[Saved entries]
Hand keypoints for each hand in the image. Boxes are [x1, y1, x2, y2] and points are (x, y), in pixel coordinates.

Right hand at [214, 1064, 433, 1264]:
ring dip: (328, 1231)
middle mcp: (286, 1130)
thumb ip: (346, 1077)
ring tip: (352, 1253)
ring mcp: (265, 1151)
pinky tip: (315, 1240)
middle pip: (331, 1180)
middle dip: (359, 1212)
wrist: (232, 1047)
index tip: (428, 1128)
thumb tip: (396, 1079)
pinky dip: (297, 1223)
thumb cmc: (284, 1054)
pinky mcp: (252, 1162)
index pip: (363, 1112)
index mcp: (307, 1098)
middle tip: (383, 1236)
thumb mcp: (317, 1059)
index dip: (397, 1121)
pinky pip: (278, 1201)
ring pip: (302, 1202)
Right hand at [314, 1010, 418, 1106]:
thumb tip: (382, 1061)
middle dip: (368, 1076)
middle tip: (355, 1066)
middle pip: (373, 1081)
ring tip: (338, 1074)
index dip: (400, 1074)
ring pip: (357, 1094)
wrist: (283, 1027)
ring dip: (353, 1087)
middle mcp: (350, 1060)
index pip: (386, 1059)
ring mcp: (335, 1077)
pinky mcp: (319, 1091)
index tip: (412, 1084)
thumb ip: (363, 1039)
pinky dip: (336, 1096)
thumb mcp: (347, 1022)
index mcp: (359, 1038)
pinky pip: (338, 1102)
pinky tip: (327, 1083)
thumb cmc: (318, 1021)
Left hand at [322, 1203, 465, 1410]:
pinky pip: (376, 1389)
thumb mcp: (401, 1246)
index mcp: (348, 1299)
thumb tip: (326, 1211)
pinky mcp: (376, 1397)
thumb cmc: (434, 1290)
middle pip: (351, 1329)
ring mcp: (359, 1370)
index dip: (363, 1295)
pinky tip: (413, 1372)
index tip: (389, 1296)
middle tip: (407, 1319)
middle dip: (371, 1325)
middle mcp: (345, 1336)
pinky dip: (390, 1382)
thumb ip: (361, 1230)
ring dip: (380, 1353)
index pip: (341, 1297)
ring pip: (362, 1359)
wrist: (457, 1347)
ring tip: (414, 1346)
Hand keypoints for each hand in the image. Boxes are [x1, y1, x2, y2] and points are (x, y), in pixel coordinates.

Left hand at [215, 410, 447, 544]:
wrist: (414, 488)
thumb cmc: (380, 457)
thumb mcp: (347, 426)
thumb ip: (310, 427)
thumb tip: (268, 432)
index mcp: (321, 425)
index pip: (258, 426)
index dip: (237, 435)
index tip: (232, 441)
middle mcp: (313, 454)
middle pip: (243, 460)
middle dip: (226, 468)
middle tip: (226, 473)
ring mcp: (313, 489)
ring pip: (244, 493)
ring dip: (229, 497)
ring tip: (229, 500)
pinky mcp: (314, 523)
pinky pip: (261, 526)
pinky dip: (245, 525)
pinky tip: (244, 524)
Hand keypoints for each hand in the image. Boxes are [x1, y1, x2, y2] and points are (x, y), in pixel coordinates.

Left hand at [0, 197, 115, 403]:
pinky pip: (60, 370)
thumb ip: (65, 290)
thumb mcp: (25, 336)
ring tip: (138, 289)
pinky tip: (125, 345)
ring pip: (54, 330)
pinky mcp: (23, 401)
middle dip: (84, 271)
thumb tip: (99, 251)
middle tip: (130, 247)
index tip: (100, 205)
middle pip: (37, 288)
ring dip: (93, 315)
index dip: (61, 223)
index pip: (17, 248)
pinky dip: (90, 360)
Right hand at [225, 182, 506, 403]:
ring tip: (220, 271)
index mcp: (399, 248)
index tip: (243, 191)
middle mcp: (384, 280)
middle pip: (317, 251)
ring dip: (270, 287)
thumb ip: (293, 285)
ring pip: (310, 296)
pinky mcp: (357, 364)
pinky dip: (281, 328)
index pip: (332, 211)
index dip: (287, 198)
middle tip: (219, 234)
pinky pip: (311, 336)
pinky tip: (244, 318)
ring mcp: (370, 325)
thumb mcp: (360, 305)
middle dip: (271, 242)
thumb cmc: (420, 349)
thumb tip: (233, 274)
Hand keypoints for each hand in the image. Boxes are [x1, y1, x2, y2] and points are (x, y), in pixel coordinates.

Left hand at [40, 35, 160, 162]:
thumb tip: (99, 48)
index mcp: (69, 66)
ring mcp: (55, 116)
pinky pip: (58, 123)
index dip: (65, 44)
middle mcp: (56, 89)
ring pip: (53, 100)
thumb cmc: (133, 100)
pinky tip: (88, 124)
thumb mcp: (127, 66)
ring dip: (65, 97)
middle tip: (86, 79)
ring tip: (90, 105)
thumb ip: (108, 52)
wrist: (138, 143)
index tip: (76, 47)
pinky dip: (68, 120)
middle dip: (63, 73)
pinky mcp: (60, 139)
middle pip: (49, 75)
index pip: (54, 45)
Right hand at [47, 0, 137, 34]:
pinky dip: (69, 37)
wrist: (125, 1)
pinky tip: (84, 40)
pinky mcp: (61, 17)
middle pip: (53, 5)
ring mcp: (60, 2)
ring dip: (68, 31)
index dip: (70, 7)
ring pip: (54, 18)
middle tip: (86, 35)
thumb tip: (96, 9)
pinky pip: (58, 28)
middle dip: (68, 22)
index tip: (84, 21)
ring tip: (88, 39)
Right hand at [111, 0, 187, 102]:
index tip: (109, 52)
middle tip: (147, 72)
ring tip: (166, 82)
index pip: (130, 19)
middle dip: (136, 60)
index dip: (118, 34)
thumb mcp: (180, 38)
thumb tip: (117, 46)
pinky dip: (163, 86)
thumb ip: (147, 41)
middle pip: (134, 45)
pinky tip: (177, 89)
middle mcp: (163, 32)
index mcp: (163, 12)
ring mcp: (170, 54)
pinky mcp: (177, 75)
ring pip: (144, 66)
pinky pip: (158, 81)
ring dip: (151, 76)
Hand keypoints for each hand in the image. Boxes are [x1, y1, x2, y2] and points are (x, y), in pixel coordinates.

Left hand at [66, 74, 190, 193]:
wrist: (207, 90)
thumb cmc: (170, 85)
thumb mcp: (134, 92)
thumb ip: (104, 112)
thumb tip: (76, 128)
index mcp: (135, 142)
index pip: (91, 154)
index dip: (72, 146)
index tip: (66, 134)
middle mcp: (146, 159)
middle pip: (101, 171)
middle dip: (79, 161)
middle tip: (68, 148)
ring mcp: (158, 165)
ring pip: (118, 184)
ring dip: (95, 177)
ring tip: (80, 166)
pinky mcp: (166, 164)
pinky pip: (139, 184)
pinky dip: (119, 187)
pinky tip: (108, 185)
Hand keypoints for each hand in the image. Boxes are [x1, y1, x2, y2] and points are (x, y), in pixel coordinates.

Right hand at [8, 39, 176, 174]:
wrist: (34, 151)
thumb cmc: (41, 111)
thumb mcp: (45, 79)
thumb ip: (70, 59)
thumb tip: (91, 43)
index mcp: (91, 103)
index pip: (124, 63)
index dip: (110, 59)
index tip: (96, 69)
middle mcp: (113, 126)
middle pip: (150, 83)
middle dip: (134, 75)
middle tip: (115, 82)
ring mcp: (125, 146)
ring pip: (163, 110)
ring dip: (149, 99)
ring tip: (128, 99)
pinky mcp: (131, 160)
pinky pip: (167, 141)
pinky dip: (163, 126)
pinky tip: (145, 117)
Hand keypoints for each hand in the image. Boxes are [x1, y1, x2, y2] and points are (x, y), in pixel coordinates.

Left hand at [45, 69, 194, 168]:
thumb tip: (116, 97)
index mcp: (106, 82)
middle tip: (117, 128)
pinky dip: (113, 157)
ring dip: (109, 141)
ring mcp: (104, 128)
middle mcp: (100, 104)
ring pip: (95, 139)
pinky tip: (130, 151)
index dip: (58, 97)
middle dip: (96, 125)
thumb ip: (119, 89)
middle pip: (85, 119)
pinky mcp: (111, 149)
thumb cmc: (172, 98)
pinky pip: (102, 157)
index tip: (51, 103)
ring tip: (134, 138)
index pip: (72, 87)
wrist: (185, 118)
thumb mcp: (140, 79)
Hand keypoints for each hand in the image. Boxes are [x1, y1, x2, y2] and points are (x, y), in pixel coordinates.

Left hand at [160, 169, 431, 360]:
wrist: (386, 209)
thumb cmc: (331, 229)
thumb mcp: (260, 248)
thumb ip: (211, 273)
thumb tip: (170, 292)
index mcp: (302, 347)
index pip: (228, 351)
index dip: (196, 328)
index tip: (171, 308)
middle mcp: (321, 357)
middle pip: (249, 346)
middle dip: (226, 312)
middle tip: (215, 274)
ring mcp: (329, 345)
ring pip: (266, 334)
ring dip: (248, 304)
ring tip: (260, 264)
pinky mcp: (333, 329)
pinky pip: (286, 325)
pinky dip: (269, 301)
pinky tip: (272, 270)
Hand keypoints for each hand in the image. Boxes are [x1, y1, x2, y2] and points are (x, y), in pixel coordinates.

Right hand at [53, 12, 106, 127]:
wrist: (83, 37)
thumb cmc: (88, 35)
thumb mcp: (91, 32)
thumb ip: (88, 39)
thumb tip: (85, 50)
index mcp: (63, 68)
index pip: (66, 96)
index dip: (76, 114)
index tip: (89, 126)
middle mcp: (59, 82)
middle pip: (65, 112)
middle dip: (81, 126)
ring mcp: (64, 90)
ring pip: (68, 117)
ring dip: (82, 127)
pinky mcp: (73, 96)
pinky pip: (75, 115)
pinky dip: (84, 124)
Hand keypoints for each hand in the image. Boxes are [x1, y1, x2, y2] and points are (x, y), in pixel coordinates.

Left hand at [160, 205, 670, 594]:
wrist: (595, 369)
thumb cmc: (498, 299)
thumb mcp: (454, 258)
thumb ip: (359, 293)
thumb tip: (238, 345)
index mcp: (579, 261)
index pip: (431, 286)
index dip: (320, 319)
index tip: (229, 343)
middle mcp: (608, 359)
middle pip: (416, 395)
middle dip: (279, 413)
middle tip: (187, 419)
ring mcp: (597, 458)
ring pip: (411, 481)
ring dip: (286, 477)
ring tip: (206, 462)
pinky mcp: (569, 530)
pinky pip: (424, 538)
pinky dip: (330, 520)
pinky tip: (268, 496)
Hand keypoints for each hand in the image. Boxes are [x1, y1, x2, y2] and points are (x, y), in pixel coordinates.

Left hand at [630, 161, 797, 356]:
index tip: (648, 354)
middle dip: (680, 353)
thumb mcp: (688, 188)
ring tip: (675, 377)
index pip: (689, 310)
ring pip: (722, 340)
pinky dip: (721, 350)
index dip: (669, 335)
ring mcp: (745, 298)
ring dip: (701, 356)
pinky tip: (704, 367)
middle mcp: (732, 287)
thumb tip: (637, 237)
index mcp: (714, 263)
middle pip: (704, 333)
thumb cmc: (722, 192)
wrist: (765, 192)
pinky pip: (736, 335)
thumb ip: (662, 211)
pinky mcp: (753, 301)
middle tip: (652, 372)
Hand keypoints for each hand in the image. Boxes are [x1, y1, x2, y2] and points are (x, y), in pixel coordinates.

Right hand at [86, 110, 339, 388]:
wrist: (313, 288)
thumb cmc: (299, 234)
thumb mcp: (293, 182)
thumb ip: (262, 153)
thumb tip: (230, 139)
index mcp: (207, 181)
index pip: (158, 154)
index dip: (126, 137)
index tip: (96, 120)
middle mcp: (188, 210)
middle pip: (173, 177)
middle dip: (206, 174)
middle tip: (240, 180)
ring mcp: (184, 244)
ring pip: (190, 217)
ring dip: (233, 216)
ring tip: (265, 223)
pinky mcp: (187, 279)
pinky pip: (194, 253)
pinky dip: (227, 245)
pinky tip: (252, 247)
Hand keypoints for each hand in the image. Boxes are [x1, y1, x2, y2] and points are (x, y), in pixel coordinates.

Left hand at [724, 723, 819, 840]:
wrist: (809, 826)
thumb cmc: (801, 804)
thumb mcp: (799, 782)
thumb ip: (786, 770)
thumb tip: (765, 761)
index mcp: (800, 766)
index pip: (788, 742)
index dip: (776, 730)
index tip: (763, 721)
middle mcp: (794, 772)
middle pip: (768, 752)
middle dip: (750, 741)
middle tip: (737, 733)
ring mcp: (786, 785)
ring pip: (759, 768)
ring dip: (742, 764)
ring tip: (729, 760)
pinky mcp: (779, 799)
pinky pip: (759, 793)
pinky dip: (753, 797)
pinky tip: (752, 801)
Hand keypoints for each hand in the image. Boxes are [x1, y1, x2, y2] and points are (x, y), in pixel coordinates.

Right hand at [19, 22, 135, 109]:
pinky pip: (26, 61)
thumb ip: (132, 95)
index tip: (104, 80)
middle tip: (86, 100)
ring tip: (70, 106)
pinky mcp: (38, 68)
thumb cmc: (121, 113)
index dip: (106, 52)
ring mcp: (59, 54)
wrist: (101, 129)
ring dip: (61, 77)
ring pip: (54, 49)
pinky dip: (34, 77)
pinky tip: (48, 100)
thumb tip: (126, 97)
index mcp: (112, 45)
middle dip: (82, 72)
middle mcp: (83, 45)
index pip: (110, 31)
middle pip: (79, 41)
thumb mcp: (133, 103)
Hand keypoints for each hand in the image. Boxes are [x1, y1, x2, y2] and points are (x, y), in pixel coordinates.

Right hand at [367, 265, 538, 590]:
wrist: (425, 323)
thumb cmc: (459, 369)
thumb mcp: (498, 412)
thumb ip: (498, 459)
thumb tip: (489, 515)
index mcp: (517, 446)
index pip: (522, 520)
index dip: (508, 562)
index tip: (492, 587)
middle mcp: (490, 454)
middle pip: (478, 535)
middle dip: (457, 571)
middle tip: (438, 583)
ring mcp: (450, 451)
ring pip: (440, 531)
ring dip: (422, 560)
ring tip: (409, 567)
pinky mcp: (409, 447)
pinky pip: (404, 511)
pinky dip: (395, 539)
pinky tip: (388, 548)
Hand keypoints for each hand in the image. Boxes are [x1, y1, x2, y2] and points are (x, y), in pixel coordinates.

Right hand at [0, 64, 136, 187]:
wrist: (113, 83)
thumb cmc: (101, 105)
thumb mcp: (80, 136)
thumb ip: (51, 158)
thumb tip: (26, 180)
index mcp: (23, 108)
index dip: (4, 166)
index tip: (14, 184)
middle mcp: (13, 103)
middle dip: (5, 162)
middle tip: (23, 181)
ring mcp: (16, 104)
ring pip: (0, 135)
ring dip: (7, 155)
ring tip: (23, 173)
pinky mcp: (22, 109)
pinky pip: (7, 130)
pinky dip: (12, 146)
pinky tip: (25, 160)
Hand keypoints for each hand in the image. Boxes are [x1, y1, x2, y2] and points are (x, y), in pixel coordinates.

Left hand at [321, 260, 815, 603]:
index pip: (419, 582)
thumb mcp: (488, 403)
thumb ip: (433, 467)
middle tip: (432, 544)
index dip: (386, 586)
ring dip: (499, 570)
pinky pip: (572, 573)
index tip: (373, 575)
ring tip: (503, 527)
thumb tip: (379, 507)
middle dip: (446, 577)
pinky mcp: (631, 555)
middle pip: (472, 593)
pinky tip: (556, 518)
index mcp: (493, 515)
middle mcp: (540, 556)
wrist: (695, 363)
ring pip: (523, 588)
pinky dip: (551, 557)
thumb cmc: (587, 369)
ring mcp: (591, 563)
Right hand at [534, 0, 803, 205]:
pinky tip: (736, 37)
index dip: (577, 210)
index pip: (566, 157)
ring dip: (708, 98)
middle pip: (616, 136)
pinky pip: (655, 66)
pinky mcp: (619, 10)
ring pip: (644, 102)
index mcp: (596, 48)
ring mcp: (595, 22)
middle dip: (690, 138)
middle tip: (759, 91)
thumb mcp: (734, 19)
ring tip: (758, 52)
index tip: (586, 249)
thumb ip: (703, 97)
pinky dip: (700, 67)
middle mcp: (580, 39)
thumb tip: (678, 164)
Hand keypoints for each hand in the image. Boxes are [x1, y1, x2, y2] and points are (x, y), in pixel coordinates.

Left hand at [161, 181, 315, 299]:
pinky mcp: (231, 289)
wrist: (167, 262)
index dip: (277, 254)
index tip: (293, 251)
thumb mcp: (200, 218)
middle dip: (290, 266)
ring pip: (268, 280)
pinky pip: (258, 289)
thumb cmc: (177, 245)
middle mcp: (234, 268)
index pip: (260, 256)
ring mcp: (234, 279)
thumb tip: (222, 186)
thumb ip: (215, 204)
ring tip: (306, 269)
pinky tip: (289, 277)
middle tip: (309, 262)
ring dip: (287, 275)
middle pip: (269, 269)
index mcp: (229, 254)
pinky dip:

Work required
For the lines above, output exactly those from the line containing "middle dip: (368, 1076)" through the line containing "index dip: (287, 198)", and skip the others.

Response
middle dip: (368, 1076)
middle tip: (355, 1066)
middle pip: (373, 1081)
ring tip: (338, 1074)
index dip: (400, 1074)
ring pip: (357, 1094)
wrist: (283, 1027)
ring dip: (353, 1087)
middle mcp: (350, 1060)
index pip: (386, 1059)
ring mcp: (335, 1077)
pinky mcp: (319, 1091)
index tip: (412, 1084)
thumb ip: (363, 1039)
pinky dip: (336, 1096)
thumb mcp: (347, 1022)
index mcp: (359, 1038)
pinky pip: (338, 1102)
pinky tip: (327, 1083)
thumb cmc: (318, 1021)
Left hand at [322, 1203, 465, 1410]:
pinky pip: (376, 1389)
thumb mcp: (401, 1246)
index mcp: (348, 1299)
thumb tip: (326, 1211)
pinky mcp: (376, 1397)
thumb cmc: (434, 1290)
middle pip: (351, 1329)
ring mcp: (359, 1370)
index dip: (363, 1295)
pinky tip: (413, 1372)
index tip: (389, 1296)
middle tip: (407, 1319)
middle dip: (371, 1325)
middle mcp: (345, 1336)
pinky dip: (390, 1382)
thumb ip: (361, 1230)
ring dip: (380, 1353)
index pip: (341, 1297)
ring pip: (362, 1359)
wrist: (457, 1347)
ring tip: (414, 1346)
Hand keypoints for each hand in the image. Boxes are [x1, y1, x2, y2] and points are (x, y), in pixel coordinates.

Left hand at [215, 410, 447, 544]:
wrist: (414, 488)
thumb cmc: (380, 457)
thumb mcp: (347, 426)
thumb ip: (310, 427)
thumb tip: (268, 432)
index mcp: (321, 425)
index pip: (258, 426)
index dip: (237, 435)
index tip: (232, 441)
middle mcp: (313, 454)
middle pip: (243, 460)
middle dip: (226, 468)
middle tip: (226, 473)
ring mcp: (313, 489)
ring pip: (244, 493)
ring dip: (229, 497)
ring tip: (229, 500)
pinky mcp: (314, 523)
pinky pip: (261, 526)
pinky dip: (245, 525)
pinky tip: (244, 524)
Hand keypoints for each hand in the image. Boxes are [x1, y1, x2, y2] and points are (x, y), in pixel coordinates.

Left hand at [0, 197, 115, 403]:
pinky pip: (60, 370)
thumb ip: (65, 290)
thumb mcp: (25, 336)
ring tip: (138, 289)
pinky tip: (125, 345)
ring pip: (54, 330)
pinky mcp: (23, 401)
middle dip: (84, 271)
thumb tip: (99, 251)
middle tip: (130, 247)
index tip: (100, 205)
middle pip: (37, 288)
ring dip: (93, 315)
index dip: (61, 223)
index pip: (17, 248)
pinky dip: (90, 360)
Right hand at [225, 182, 506, 403]:
ring tip: (220, 271)
index mcp: (399, 248)
index tip: (243, 191)
middle mcp: (384, 280)
middle pip: (317, 251)
ring dip: (270, 287)
thumb ip: (293, 285)
ring pip: (310, 296)
pinky mcp: (357, 364)
pinky dip: (281, 328)
index pip: (332, 211)
index dip: (287, 198)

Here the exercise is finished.